Под утро старик совсем сбрендил и почему-то решил, что холл - это зал ожидания на Ряжском вокзале в Туле! Собрав, наверное, в сотый раз свои вещи, он уселся напротив холодильника и стал серьёзно ожидать поезда, периодически справляясь у сестры, не изменилось ли расписание. Гарика он принял за носильщика и всё обещал дать ему на чай, но только после посадки в плацкартный вагон. Директора и Ивана Петровича отставной партиец, скорее всего путал, считая их одним лицом. Во всяком случае, оба постоянно отвечали на один и тот же вопрос - с какого пути пойдет литерный на Калугу? Случайно подвернувшегося под руку Анальгина Михаил Карпыч одарил рублём на пропитание.
И всё бы ничего, если б это не происходило в пятом часу утра.

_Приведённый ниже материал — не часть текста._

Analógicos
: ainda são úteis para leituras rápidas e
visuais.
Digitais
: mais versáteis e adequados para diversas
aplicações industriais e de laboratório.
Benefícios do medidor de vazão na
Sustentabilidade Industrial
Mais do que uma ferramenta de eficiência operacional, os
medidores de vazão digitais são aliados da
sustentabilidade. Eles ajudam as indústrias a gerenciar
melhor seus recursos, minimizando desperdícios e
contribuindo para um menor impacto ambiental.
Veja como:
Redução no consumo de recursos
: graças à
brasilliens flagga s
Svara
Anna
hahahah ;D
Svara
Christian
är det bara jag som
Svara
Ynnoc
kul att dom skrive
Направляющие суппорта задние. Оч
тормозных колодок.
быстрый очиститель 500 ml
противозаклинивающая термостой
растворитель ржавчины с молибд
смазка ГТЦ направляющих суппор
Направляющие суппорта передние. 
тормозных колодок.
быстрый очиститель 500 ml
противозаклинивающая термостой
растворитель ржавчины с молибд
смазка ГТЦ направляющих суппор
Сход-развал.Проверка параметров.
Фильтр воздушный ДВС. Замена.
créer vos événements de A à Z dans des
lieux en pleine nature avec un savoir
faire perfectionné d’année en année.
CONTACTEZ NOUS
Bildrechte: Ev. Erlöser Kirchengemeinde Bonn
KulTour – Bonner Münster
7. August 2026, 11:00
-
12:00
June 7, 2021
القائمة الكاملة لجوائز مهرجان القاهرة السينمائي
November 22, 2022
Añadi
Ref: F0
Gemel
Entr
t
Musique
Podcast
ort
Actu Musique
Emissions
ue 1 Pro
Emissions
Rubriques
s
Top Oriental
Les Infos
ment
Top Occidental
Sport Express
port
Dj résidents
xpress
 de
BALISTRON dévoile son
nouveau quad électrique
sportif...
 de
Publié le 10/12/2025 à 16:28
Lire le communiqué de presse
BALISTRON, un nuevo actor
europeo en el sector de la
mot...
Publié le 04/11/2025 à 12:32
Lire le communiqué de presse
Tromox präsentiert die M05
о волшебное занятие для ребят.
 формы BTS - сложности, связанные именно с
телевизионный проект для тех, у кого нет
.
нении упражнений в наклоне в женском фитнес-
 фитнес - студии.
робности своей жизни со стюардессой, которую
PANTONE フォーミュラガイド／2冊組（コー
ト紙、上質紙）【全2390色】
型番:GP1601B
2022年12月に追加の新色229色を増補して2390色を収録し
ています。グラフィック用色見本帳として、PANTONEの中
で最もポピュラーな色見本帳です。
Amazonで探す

...С Михаилом Карпычем разделались только около одиннадцати - именно к этому времени на инсультном посту наконец-то освободилось место, и поскольку у всех без исключения слипались глаза, от каких-либо дальнейших подвигов решили воздержаться и, даже не перекурив как следует, все вместе разом отошли ко сну. Правда Анальгин, перед тем как лечь, предусмотрительно предупредил сестру, чтобы она передала по смене: разбудить их к обеду.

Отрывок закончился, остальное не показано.